Eh bien, il ne pourra peut-être pas y recourir. Il semble en effet que les stratèges de Matignon se soient pris les pieds dans le tapis de la Constitution. Je vous rappelle la règle. À l’exception des textes budgétaires où c’est open bar, la Première ministre n’a le droit d’utiliser l’article le plus célèbre de la Constitution qu’une fois par session. Il n’y a qu’une session par an. Elle s’étale du début octobre à la mi-juillet. Mais le gouvernement peut rajouter des sessions extraordinaires avant ou après la session ordinaire. C’est ce qu’a fait Matignon juste avant l’actuelle session, à fin du mois de septembre.

Pendant une semaine, l’Assemblée a siégé en session extraordinaire juste pour permettre l’adoption, grâce au 49-3, de la loi programmation des finances publiques. Malgré son intitulé qui pourrait laisser penser le contraire, ce texte ne fait pas partie des textes budgétaires. Le gouvernement a donc grillé l’unique cartouche 49-3 de la session extraordinaire. Mais comme elle durait une semaine, pas de problème.

Droit de suite du 49-3

Le 13 novembre, la loi de programmation des finances publiques est revenue pour une dernière lecture devant les députés. Le gouvernement a, à nouveau, dégainé son 49-3. Pour lui, il s’agit du droit de suite du 49-3 utilisé au mois de septembre. 

En vertu de ce droit de suite, Matignon considère que le recours du 13 novembre à l’article 49-3 ne le prive pas du droit à utiliser le même article lors de cette session ordinaire. « C’est faux », répond le Rassemblement national qui, le 16 novembre, a saisi le Conseil constitutionnel sur ce point. Puisque la session s’est terminée avant l’adoption de la loi de programmation en dernière lecture, soutiennent les députés lepénistes, il faut considérer que le droit de suite invoqué par le gouvernement est interrompu. 

Sans s’en apercevoir, Matignon a gaspillé l’unique 49-3, mais le diable se niche toujours dans les détails. Si le Conseil constitutionnel confirme l’analyse du Rassemblement national, le gouvernement ne peut plus faire passer en force quelque texte que ce soit. À commencer par le projet de loi sur l’immigration. Justement, l’examen de ce texte au Palais Bourbon commence le 27 novembre.

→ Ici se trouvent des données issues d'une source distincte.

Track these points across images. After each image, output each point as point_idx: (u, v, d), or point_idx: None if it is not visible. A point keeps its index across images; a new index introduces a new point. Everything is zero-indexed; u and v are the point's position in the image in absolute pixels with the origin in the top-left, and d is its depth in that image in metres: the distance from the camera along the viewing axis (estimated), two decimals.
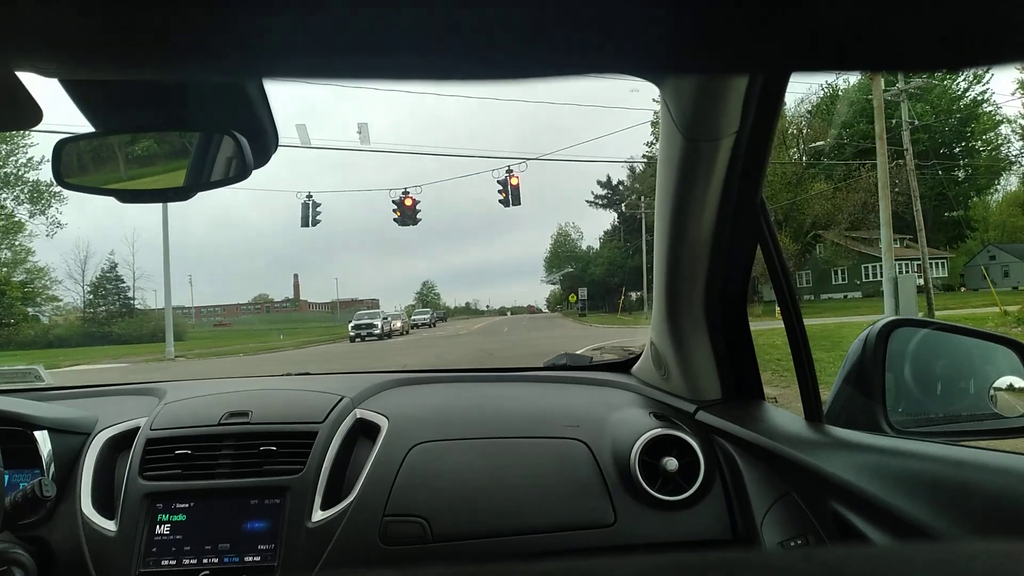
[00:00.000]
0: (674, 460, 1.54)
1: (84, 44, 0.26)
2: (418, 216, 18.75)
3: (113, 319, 44.76)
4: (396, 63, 0.27)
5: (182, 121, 0.90)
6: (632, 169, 51.00)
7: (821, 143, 35.08)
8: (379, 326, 29.92)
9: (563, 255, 68.23)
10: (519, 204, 17.99)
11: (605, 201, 58.93)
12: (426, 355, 16.47)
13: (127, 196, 0.97)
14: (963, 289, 35.50)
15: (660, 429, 1.58)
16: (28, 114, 0.67)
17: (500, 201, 18.03)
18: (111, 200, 0.96)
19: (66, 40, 0.25)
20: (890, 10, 0.24)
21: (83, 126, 0.90)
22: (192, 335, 50.66)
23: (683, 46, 0.27)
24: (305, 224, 19.51)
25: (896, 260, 34.69)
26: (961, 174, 41.06)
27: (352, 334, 29.85)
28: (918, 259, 35.42)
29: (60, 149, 0.94)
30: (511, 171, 17.87)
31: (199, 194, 0.98)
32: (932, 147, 36.81)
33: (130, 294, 47.89)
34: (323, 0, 0.24)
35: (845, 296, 36.30)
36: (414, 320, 43.70)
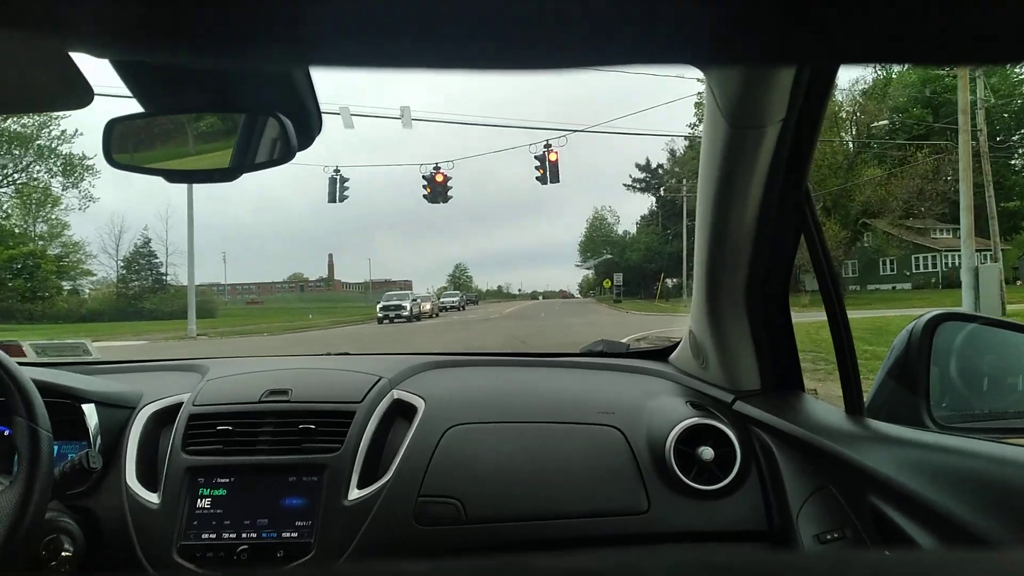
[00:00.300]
0: (710, 449, 1.53)
1: (136, 27, 0.27)
2: (449, 193, 17.92)
3: (145, 294, 45.12)
4: (440, 51, 0.27)
5: (229, 102, 0.91)
6: (672, 152, 49.98)
7: (880, 123, 33.55)
8: (408, 308, 29.32)
9: (599, 239, 67.14)
10: (557, 181, 17.02)
11: (643, 185, 57.31)
12: (451, 341, 16.19)
13: (175, 176, 0.99)
14: (1019, 283, 33.67)
15: (697, 418, 1.57)
16: (80, 94, 0.69)
17: (538, 178, 17.09)
18: (148, 176, 0.98)
19: (118, 23, 0.26)
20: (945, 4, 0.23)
21: (129, 105, 0.91)
22: (224, 312, 51.01)
23: (730, 38, 0.27)
24: (332, 200, 19.09)
25: (947, 251, 33.06)
26: (1018, 163, 39.05)
27: (380, 315, 29.30)
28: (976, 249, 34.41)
29: (111, 129, 0.95)
30: (549, 146, 16.79)
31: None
32: (990, 132, 35.12)
33: (163, 270, 48.33)
34: (360, 5, 0.24)
35: (893, 287, 35.30)
36: (442, 303, 42.39)
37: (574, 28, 0.26)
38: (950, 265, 33.71)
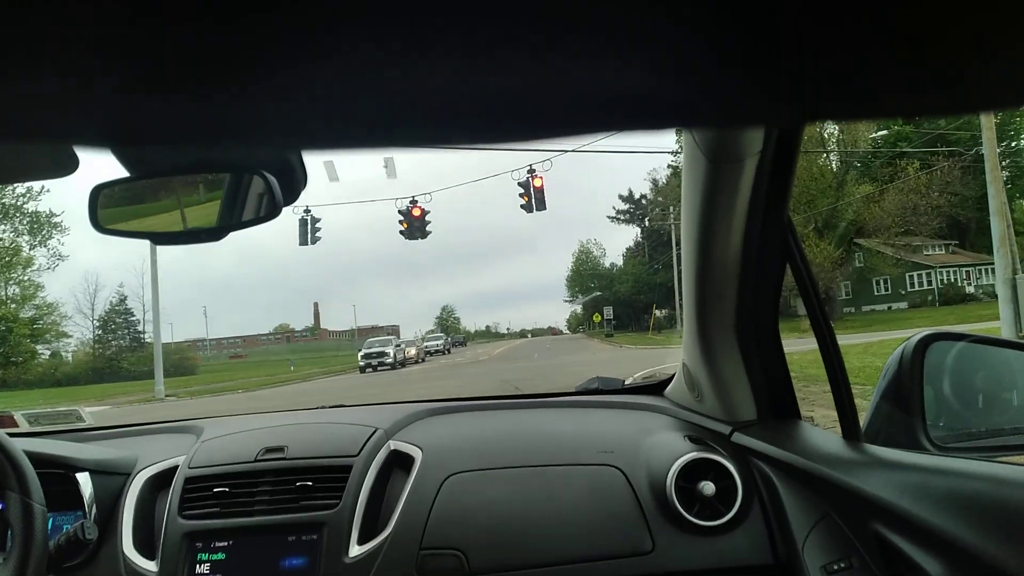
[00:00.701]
0: (711, 484, 1.52)
1: (129, 125, 0.28)
2: (428, 228, 16.48)
3: (123, 354, 43.23)
4: (423, 133, 0.28)
5: (214, 162, 0.93)
6: (655, 181, 49.41)
7: (879, 132, 32.72)
8: (391, 354, 27.28)
9: (586, 273, 66.30)
10: (544, 208, 15.62)
11: (628, 216, 56.44)
12: (438, 391, 15.07)
13: (162, 239, 1.00)
14: None
15: (695, 453, 1.56)
16: (66, 162, 0.70)
17: (523, 207, 15.71)
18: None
19: (111, 121, 0.27)
20: (911, 58, 0.24)
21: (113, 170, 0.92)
22: (205, 368, 49.25)
23: (697, 106, 0.28)
24: (304, 242, 17.95)
25: (942, 267, 32.52)
26: (1005, 174, 38.32)
27: (362, 363, 27.42)
28: (965, 265, 33.57)
29: (96, 194, 0.96)
30: (533, 171, 15.37)
31: None
32: (975, 142, 34.49)
33: (140, 327, 45.99)
34: (347, 83, 0.24)
35: (889, 307, 33.72)
36: (426, 346, 39.19)
37: (546, 109, 0.27)
38: (946, 282, 33.12)
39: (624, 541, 1.52)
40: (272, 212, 0.93)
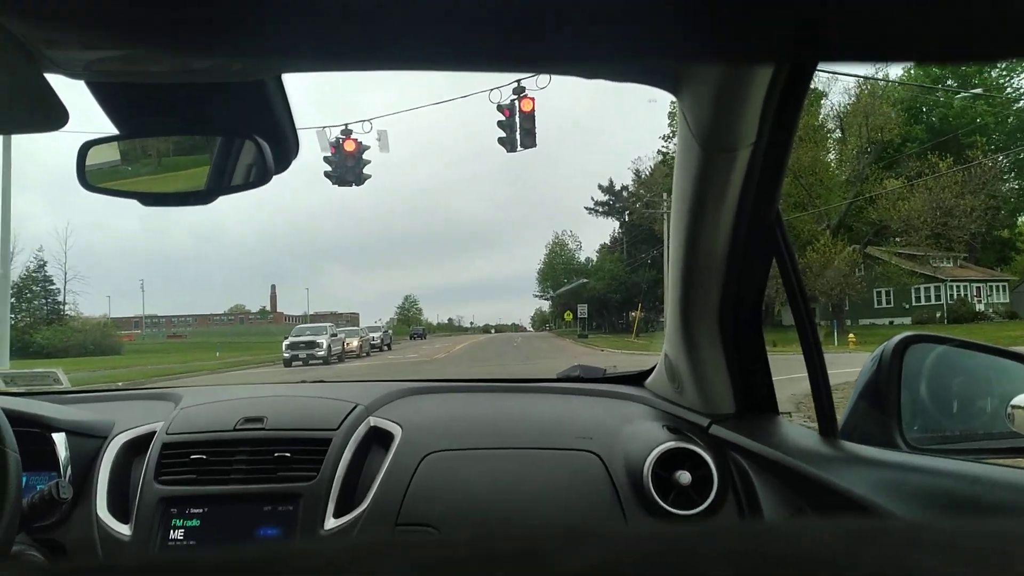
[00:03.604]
0: (687, 474, 1.53)
1: (108, 40, 0.27)
2: (366, 170, 11.81)
3: (37, 327, 38.96)
4: (407, 51, 0.27)
5: (205, 125, 0.92)
6: (637, 172, 47.04)
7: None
8: (324, 346, 22.92)
9: (559, 267, 63.88)
10: (534, 145, 10.93)
11: (607, 208, 53.03)
12: None
13: (149, 199, 0.99)
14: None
15: (673, 442, 1.57)
16: (55, 115, 0.69)
17: (501, 141, 10.99)
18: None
19: (90, 37, 0.26)
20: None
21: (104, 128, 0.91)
22: (135, 348, 45.05)
23: (711, 35, 0.27)
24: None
25: (953, 281, 30.88)
26: (1011, 187, 35.70)
27: (287, 355, 22.88)
28: (976, 280, 32.21)
29: (85, 151, 0.95)
30: (523, 91, 10.63)
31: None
32: (984, 153, 32.04)
33: (60, 298, 42.42)
34: None
35: (891, 322, 31.02)
36: (371, 338, 33.39)
37: (545, 31, 0.26)
38: (955, 297, 31.07)
39: (599, 526, 1.53)
40: (262, 178, 0.92)
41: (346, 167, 11.62)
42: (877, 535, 0.25)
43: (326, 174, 11.79)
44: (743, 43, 0.28)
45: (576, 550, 0.25)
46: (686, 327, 1.61)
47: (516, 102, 10.74)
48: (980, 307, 31.30)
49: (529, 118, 10.78)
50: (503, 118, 10.82)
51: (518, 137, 10.86)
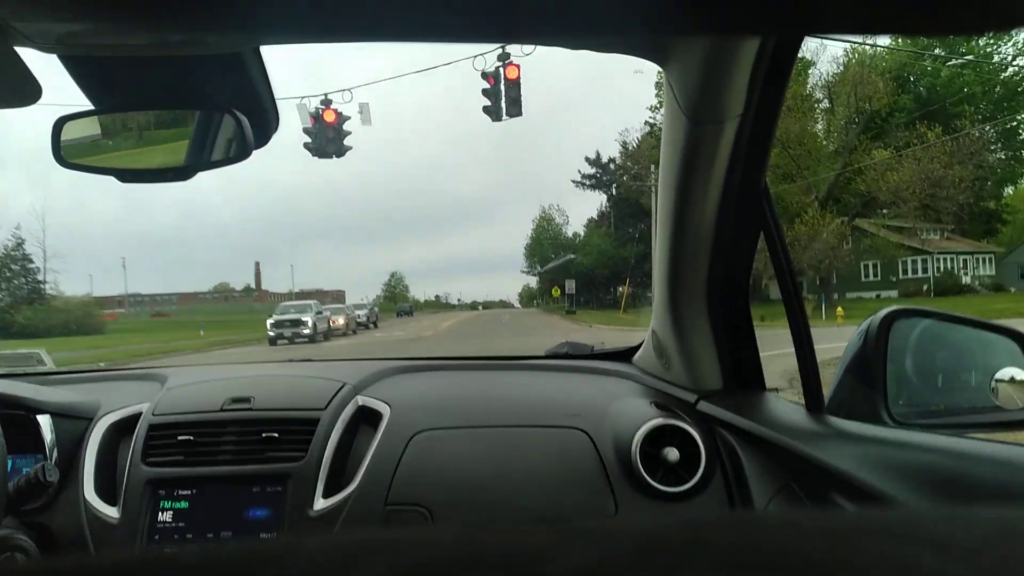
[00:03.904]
0: (675, 450, 1.54)
1: (79, 13, 0.26)
2: (346, 142, 11.53)
3: (18, 307, 37.51)
4: (388, 23, 0.26)
5: (183, 99, 0.90)
6: (624, 145, 45.36)
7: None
8: (310, 323, 22.40)
9: (547, 242, 62.81)
10: (519, 114, 10.60)
11: (594, 181, 50.87)
12: None
13: (127, 175, 0.97)
14: (1014, 291, 29.45)
15: (661, 419, 1.58)
16: (28, 90, 0.67)
17: (486, 110, 10.65)
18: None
19: (61, 9, 0.23)
20: None
21: (81, 103, 0.89)
22: (118, 327, 43.84)
23: (683, 12, 0.26)
24: None
25: (940, 253, 30.63)
26: (998, 157, 34.71)
27: (271, 334, 22.32)
28: (963, 252, 31.77)
29: (59, 127, 0.93)
30: (507, 57, 10.29)
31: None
32: (973, 122, 31.24)
33: (40, 277, 40.63)
34: None
35: (878, 295, 30.25)
36: (356, 315, 32.59)
37: (529, 3, 0.25)
38: (943, 270, 30.85)
39: (588, 504, 1.54)
40: (242, 153, 0.91)
41: (326, 138, 11.34)
42: (872, 528, 0.24)
43: (305, 145, 11.47)
44: (730, 14, 0.27)
45: (566, 550, 0.24)
46: (673, 302, 1.61)
47: (501, 69, 10.42)
48: (967, 279, 31.25)
49: (515, 86, 10.48)
50: (488, 86, 10.49)
51: (503, 106, 10.54)
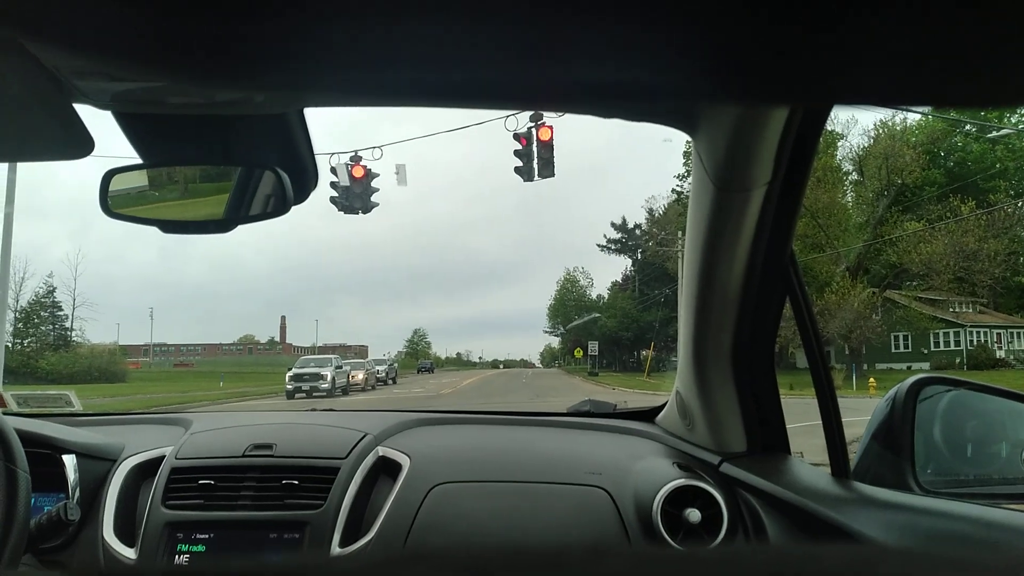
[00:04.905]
0: (697, 512, 1.52)
1: (136, 72, 0.28)
2: (374, 198, 11.56)
3: (44, 352, 38.32)
4: (425, 88, 0.28)
5: (226, 155, 0.94)
6: (651, 211, 46.39)
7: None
8: (329, 378, 22.24)
9: (570, 304, 63.01)
10: (552, 174, 10.48)
11: (619, 246, 52.30)
12: None
13: (170, 227, 1.01)
14: None
15: (683, 479, 1.56)
16: (81, 144, 0.71)
17: (518, 170, 10.62)
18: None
19: (119, 68, 0.27)
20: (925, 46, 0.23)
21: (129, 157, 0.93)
22: (140, 375, 44.35)
23: (712, 82, 0.27)
24: None
25: (973, 327, 30.37)
26: None
27: (289, 387, 22.01)
28: (996, 326, 31.31)
29: (108, 178, 0.97)
30: (540, 117, 10.08)
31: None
32: (1008, 197, 30.98)
33: (67, 324, 41.79)
34: (357, 35, 0.24)
35: (908, 367, 28.78)
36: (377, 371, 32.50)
37: (570, 69, 0.26)
38: (976, 343, 30.44)
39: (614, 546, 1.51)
40: (281, 208, 0.94)
41: (353, 194, 11.39)
42: (882, 564, 0.24)
43: (332, 200, 11.55)
44: (758, 83, 0.28)
45: (594, 566, 0.24)
46: (698, 364, 1.60)
47: (533, 130, 10.35)
48: (1000, 353, 30.64)
49: (547, 147, 10.40)
50: (520, 147, 10.46)
51: (535, 167, 10.50)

Avaler les couleuvres des Républicains 

Toujours dans la même hypothèse, l’exécutif va être contraint d’avaler toutes les couleuvres des Républicains s’il ne veut pas être mis en minorité. L’ennui, c’est que son aile gauche ne veut pas entendre parler d’un compromis avec Olivier Marleix et Éric Ciotti. Bref, le téléphone et les boucles Télégram vont chauffer dans les prochaines semaines. Jacques Chirac aimait à répéter que les emmerdements, ça vole toujours en escadrille. Il avait diablement raison. 

La preuve : à ce bazar institutionnel, il faut maintenant ajouter la hausse du taux de chômage au 3e trimestre 2023 : + 7,4 %. Même la théorie du ruissellement a fini par aller voir ailleurs si elle marche. Quand ça veut pas, ça veut pas.